A cystoscopy may be recommended when a disorder of the urinary tract is suspected. Both flexible and rigid cystoscopes can be used for carrying out various procedures, although the rigid cystoscope allows a greater variety of devices to be passed down its side channels.Urinary tract disorders may include structural problems that can lead to a blockage of urine flow or a back flow of urine. If untreated, structural problems may lead to potentially serious complications. You will need to drink plenty of fluids before the procedure. Depending on the reason for your cystoscopy, you may also need to use enemas and/or laxatives to clear your bowels. A cystoscopy to help with a diagnosis will usually be arranged by your GP. Cystoscopy is a very safe procedure.  There are, however, some risks and complications, which are unlikely, but possible.  Some risks may be associated with the type of anesthetic used.  Some risks are seen in any type of surgery, such as infection and bleeding.
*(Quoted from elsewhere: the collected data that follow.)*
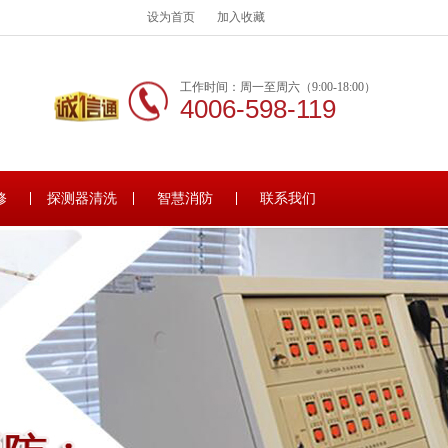
设为首页
加入收藏
工作时间：周一至周六（9:00-18:00）
4006-598-119
修
探测器清洗
智慧消防
联系我们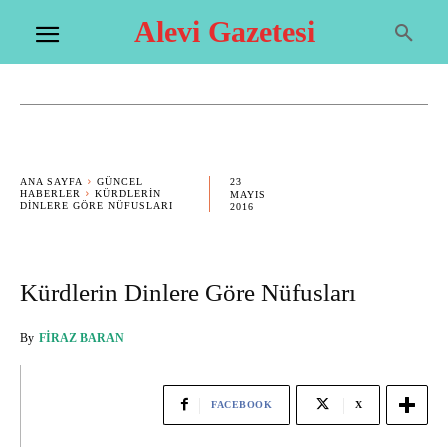
Alevi Gazetesi
23
ANA SAYFA
GÜNCEL
HABERLER
KÜRDLERIN
MAYIS
DINLERE GÖRE NÜFUSLARI
2016
Kürdlerin Dinlere Göre Nüfusları
By
FIRAZ BARAN
FACEBOOK
X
Cystoscopy may be prescribed for patients who display the following conditions:

  • Remove tissue samples for biopsy.
  • Evaluate problems of the urinary tract, such as frequent, repeated urinary tract infections that do not respond to treatment.
  • Urinary blockage such as from prostate enlargement, stricture, or narrowing of the urinary tract.
  • Stone in the urinary tract.
  • Blood in the urine ( hematuria ).
  • Bladder or kidney stones.
  • Symptoms of interstitial cystitis.

How To Prepare?

  • Tell your doctor if you have allergies to any medications, including anesthetics.
  • Distension of the bladder with fluid is particularly painful, and if it needs to be done, as in the case of evaluating interstitial cystitis, general anesthesia is required.
  • You should make arrangements for someone to take you home from the hospital.
  • Tell your doctor if you are or might be pregnant.
  • Patients may be asked to give a urine sample before cytoscopy to check for infection and to avoid urinating for an hour before this part of the procedure.

What the risks are?

  • Cystoscopy generally is a very safe procedure. If a general anesthetic is used, there is a small risk of death from the anesthetic.
  • Rupturing of the bladder wall [slight risk].
  • Bleeding sometimes occurs, but it usually stops on its own.
  • A mild infection in the urinary tract may occur after cystoscopy, but it can usually be prevented or treated by taking antibiotics before and after the procedure.